-- What you should do --
Please convert the data below into a two-column CSV with the headers input and output, one row per exchange, each value in a single quoted field with line breaks replaced by spaces. Leave the pictures out.

---------- Raw data ----------

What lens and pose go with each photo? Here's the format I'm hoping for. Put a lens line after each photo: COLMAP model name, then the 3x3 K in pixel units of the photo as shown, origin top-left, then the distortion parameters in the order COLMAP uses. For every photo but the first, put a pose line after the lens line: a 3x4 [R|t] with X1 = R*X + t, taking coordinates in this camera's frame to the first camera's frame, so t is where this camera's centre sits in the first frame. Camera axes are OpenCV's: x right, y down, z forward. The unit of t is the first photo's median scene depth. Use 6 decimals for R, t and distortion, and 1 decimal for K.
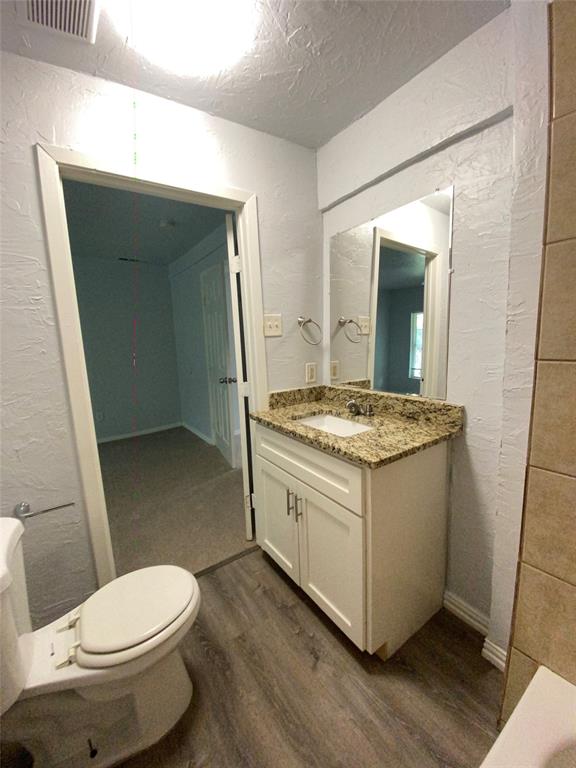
lens RADIAL K [[310.6, 0, 288.0], [0, 310.6, 384.0], [0, 0, 1]] dist [0.030428, -0.026834]
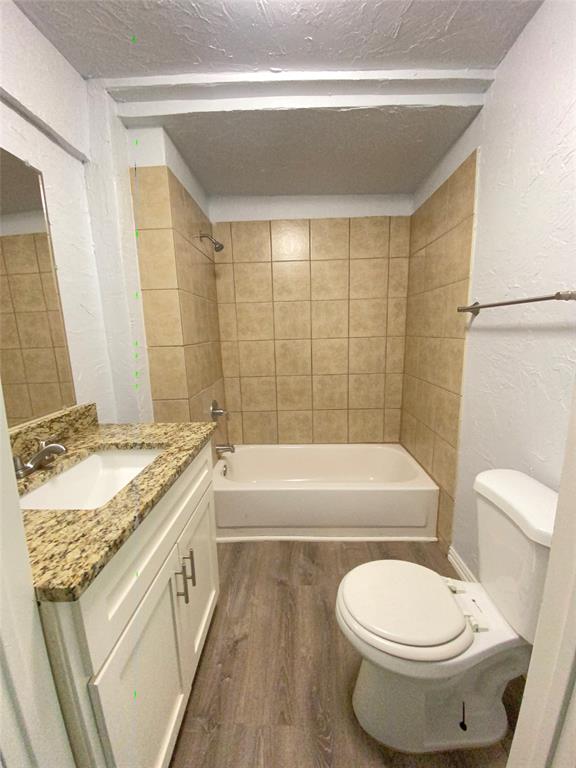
lens RADIAL K [[310.6, 0, 288.0], [0, 310.6, 384.0], [0, 0, 1]] dist [0.030428, -0.026834]
pose [[-0.804331, -0.047084, 0.592313, -0.572072], [0.139249, 0.954157, 0.264941, -0.168705], [-0.577634, 0.295579, -0.760902, 1.338624]]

----------

-- Solution to the problem --
input,output
"What lens and pose go with each photo? Here's the format I'm hoping for. Put a lens line after each photo: COLMAP model name, then the 3x3 K in pixel units of the photo as shown, origin top-left, then the distortion parameters in the order COLMAP uses. For every photo but the first, put a pose line after the lens line: a 3x4 [R|t] with X1 = R*X + t, taking coordinates in this camera's frame to the first camera's frame, so t is where this camera's centre sits in the first frame. Camera axes are OpenCV's: x right, y down, z forward. The unit of t is the first photo's median scene depth. Use 6 decimals for R, t and distortion, and 1 decimal for K.","lens RADIAL K [[310.6, 0, 288.0], [0, 310.6, 384.0], [0, 0, 1]] dist [0.030428, -0.026834] lens RADIAL K [[310.6, 0, 288.0], [0, 310.6, 384.0], [0, 0, 1]] dist [0.030428, -0.026834] pose [[-0.804331, -0.047084, 0.592313, -0.572072], [0.139249, 0.954157, 0.264941, -0.168705], [-0.577634, 0.295579, -0.760902, 1.338624]]"